Dataset excerpt
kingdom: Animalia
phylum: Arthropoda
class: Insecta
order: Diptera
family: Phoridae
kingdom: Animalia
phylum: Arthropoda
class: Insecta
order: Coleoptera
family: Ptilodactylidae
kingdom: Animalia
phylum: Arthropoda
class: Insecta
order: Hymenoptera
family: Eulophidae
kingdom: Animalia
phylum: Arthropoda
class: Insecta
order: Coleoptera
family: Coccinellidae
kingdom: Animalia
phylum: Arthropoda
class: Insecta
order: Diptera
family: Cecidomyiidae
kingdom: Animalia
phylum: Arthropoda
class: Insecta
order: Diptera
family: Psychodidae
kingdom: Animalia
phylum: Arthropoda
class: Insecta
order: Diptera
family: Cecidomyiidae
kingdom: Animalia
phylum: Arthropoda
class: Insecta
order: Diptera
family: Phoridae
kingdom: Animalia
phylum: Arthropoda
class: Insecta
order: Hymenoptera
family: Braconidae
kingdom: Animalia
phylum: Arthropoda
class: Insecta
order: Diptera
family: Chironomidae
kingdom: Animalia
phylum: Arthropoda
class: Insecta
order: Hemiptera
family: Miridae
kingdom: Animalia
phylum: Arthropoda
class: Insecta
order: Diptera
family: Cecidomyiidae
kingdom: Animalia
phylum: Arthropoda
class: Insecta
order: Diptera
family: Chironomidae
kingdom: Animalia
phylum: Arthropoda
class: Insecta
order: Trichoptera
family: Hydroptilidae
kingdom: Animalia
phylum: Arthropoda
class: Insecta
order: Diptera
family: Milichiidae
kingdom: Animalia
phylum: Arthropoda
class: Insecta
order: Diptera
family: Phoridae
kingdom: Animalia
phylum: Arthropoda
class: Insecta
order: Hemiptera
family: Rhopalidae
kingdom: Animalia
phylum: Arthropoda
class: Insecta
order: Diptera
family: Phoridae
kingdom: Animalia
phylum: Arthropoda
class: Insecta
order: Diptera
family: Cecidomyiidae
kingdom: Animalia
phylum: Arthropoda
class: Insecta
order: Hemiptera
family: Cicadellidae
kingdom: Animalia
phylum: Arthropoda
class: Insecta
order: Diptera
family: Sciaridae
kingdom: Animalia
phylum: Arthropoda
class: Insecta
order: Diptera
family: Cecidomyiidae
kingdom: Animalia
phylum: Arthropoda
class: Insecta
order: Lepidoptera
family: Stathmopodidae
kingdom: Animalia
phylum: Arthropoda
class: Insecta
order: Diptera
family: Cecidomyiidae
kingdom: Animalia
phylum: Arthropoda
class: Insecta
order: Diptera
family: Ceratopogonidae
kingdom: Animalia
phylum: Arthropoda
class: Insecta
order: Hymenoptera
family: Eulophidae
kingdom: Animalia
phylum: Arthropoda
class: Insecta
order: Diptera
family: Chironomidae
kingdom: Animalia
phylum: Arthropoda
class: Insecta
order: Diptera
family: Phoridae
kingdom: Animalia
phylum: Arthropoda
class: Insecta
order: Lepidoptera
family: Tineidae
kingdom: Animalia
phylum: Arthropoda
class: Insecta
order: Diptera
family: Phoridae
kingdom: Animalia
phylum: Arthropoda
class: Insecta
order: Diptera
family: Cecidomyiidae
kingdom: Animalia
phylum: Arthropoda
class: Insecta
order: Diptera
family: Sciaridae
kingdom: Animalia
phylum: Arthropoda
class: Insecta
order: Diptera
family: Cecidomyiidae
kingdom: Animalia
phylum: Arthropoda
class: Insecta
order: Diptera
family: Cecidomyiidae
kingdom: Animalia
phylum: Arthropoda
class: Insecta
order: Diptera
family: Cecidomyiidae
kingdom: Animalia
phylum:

● WHAT TO PRODUCE: Rewrite all of the lines above, replacing each "phylum" with "division" and leaving everything else unchanged.

● RIGHT ANSWER:
kingdom: Animalia
division: Arthropoda
class: Insecta
order: Diptera
family: Phoridae
kingdom: Animalia
division: Arthropoda
class: Insecta
order: Coleoptera
family: Ptilodactylidae
kingdom: Animalia
division: Arthropoda
class: Insecta
order: Hymenoptera
family: Eulophidae
kingdom: Animalia
division: Arthropoda
class: Insecta
order: Coleoptera
family: Coccinellidae
kingdom: Animalia
division: Arthropoda
class: Insecta
order: Diptera
family: Cecidomyiidae
kingdom: Animalia
division: Arthropoda
class: Insecta
order: Diptera
family: Psychodidae
kingdom: Animalia
division: Arthropoda
class: Insecta
order: Diptera
family: Cecidomyiidae
kingdom: Animalia
division: Arthropoda
class: Insecta
order: Diptera
family: Phoridae
kingdom: Animalia
division: Arthropoda
class: Insecta
order: Hymenoptera
family: Braconidae
kingdom: Animalia
division: Arthropoda
class: Insecta
order: Diptera
family: Chironomidae
kingdom: Animalia
division: Arthropoda
class: Insecta
order: Hemiptera
family: Miridae
kingdom: Animalia
division: Arthropoda
class: Insecta
order: Diptera
family: Cecidomyiidae
kingdom: Animalia
division: Arthropoda
class: Insecta
order: Diptera
family: Chironomidae
kingdom: Animalia
division: Arthropoda
class: Insecta
order: Trichoptera
family: Hydroptilidae
kingdom: Animalia
division: Arthropoda
class: Insecta
order: Diptera
family: Milichiidae
kingdom: Animalia
division: Arthropoda
class: Insecta
order: Diptera
family: Phoridae
kingdom: Animalia
division: Arthropoda
class: Insecta
order: Hemiptera
family: Rhopalidae
kingdom: Animalia
division: Arthropoda
class: Insecta
order: Diptera
family: Phoridae
kingdom: Animalia
division: Arthropoda
class: Insecta
order: Diptera
family: Cecidomyiidae
kingdom: Animalia
division: Arthropoda
class: Insecta
order: Hemiptera
family: Cicadellidae
kingdom: Animalia
division: Arthropoda
class: Insecta
order: Diptera
family: Sciaridae
kingdom: Animalia
division: Arthropoda
class: Insecta
order: Diptera
family: Cecidomyiidae
kingdom: Animalia
division: Arthropoda
class: Insecta
order: Lepidoptera
family: Stathmopodidae
kingdom: Animalia
division: Arthropoda
class: Insecta
order: Diptera
family: Cecidomyiidae
kingdom: Animalia
division: Arthropoda
class: Insecta
order: Diptera
family: Ceratopogonidae
kingdom: Animalia
division: Arthropoda
class: Insecta
order: Hymenoptera
family: Eulophidae
kingdom: Animalia
division: Arthropoda
class: Insecta
order: Diptera
family: Chironomidae
kingdom: Animalia
division: Arthropoda
class: Insecta
order: Diptera
family: Phoridae
kingdom: Animalia
division: Arthropoda
class: Insecta
order: Lepidoptera
family: Tineidae
kingdom: Animalia
division: Arthropoda
class: Insecta
order: Diptera
family: Phoridae
kingdom: Animalia
division: Arthropoda
class: Insecta
order: Diptera
family: Cecidomyiidae
kingdom: Animalia
division: Arthropoda
class: Insecta
order: Diptera
family: Sciaridae
kingdom: Animalia
division: Arthropoda
class: Insecta
order: Diptera
family: Cecidomyiidae
kingdom: Animalia
division: Arthropoda
class: Insecta
order: Diptera
family: Cecidomyiidae
kingdom: Animalia
division: Arthropoda
class: Insecta
order: Diptera
family: Cecidomyiidae
kingdom: Animalia
division:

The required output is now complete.